**Texte fourni**
Ce qu’il faut retenir
En trois jours entre Kigali et Kinshasa, l’Émir du Qatar, Sheikh Tamim Ben Hamad Al Thani, a affiché une diplomatie tous azimuts, mêlant médiation sécuritaire, protocoles d’investissements et présence institutionnelle renforcée. La séquence confirme la stratégie de Doha dans les Grands Lacs.
Pour Kigali comme pour Kinshasa, le Qatar offre désormais à la fois un canal de négociation, une capacité de financement et un réseau aérien mondial. Les États-Unis saluent ce relais, tandis que la région espère un ralentissement durable des hostilités.
Doha accélère sur la diplomatie des Grands Lacs
Depuis le lancement du Processus de Doha en avril 2025, l’émirat facilite les pourparlers opposant le gouvernement congolais et la coalition AFC/M23. Le texte du 15 novembre réaffirme un règlement exclusivement négocié, un cessez-le-feu permanent et un mécanisme conjoint de supervision.
À Kinshasa, le président Félix Tshisekedi a publiquement « reconnu la disponibilité personnelle de l’Émir » pour avancer vers un compromis (présidence congolaise, 21 novembre 2025). Paul Kagame, lui, a parlé de discussions « productives » avec son « frère et ami », signe d’une entente pragmatique.
Visite express, messages ciblés
L’agenda du souverain qatarien fut calibré : arrivée matinale à Kigali, entretien bilatéral, signature de protocoles, conférence de presse, puis redécollage pour Kinshasa avant la nuit. Un tempo qui rappelle les tournées « shuttle diplomacy » du Secrétaire d’État américain Henry Kissinger.
En coulisses, Mohammed al-Khulaifi, ministre d’État en charge des Affaires européennes et cheville ouvrière du Processus de Doha, tenait la plume. Son équipe veut garantir que chaque annonce diplomatique s’appuie sur une traduction économique, élément jugé indispensable pour sécuriser la paix.
Économie : capitaux et grands travaux
Le cousin de l’Émir, Sheikh Al-Mansour Bin Jabor Al Thani, avait déjà remis en septembre une lettre d’intention de 21 milliards USD couvrant mines, énergie, agriculture et numérique. La visite de novembre a transformé cet engagement en protocoles sectoriels progressivement contraignants.
Kinshasa gagne aussi sur le plan symbolique : exemption de visas pour les détenteurs de passeports officiels, ligne directe Qatar Airways depuis 2024 et ouverture d’une ambassade qatarie. Autant de signaux qui placent la RDC dans la cartographie politique de Doha.

Entrées de données enregistrées
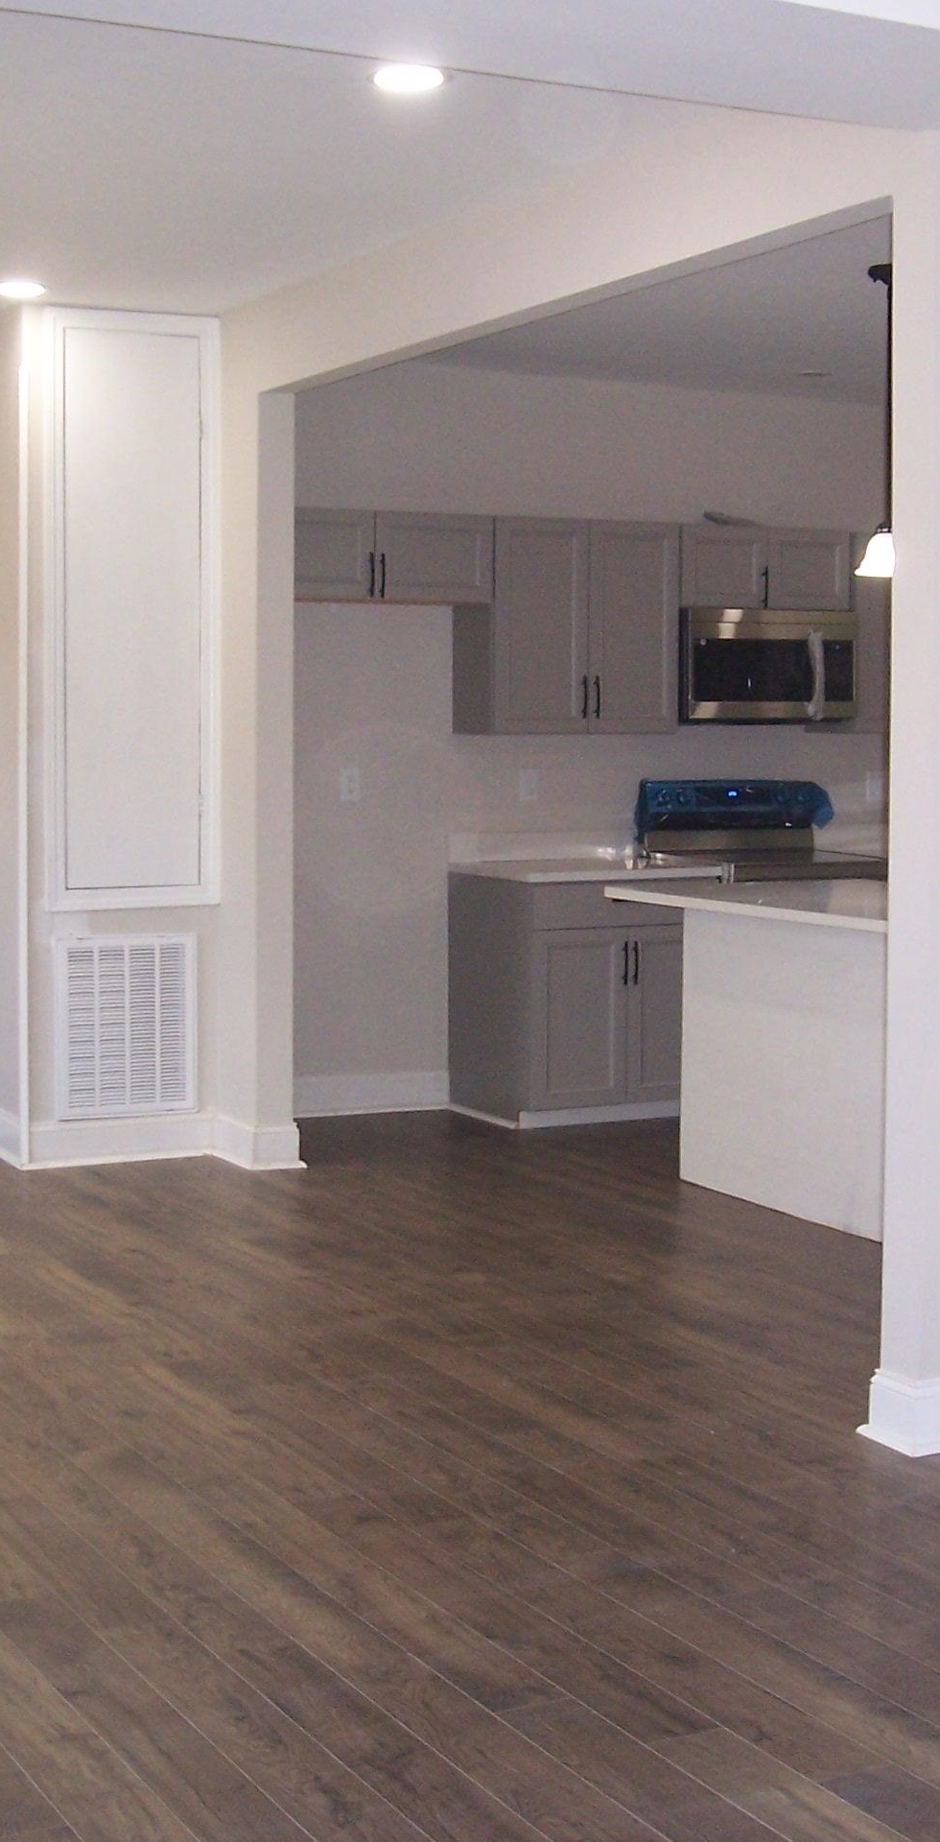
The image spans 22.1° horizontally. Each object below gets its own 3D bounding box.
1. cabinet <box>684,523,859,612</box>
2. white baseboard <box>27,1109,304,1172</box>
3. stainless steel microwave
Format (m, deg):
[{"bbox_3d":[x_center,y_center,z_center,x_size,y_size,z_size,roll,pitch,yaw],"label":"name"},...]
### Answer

**Liste des tâches**
a – Reproduisez à l'identique le passage de l'article sur la diplomatie qatarie qui va de « Pour Kigali comme » jusqu'à « durable des hostilités. ».
b – Répondez brièvement aux questions suivantes d'après l'article sur la diplomatie qatarie :
(i) En quel mois et quelle année le Processus de Doha a-t-il été lancé ?
(ii) Quel était le montant de la lettre d'intention remise en septembre ?
(iii) Quel ministre d'État est présenté comme la cheville ouvrière du Processus de Doha ?

**Réponses aux tâches**
a –
Pour Kigali comme pour Kinshasa, le Qatar offre désormais à la fois un canal de négociation, une capacité de financement et un réseau aérien mondial. Les États-Unis saluent ce relais, tandis que la région espère un ralentissement durable des hostilités.

b –
(i) En avril 2025.
(ii) 21 milliards USD.
(iii) Mohammed al-Khulaifi.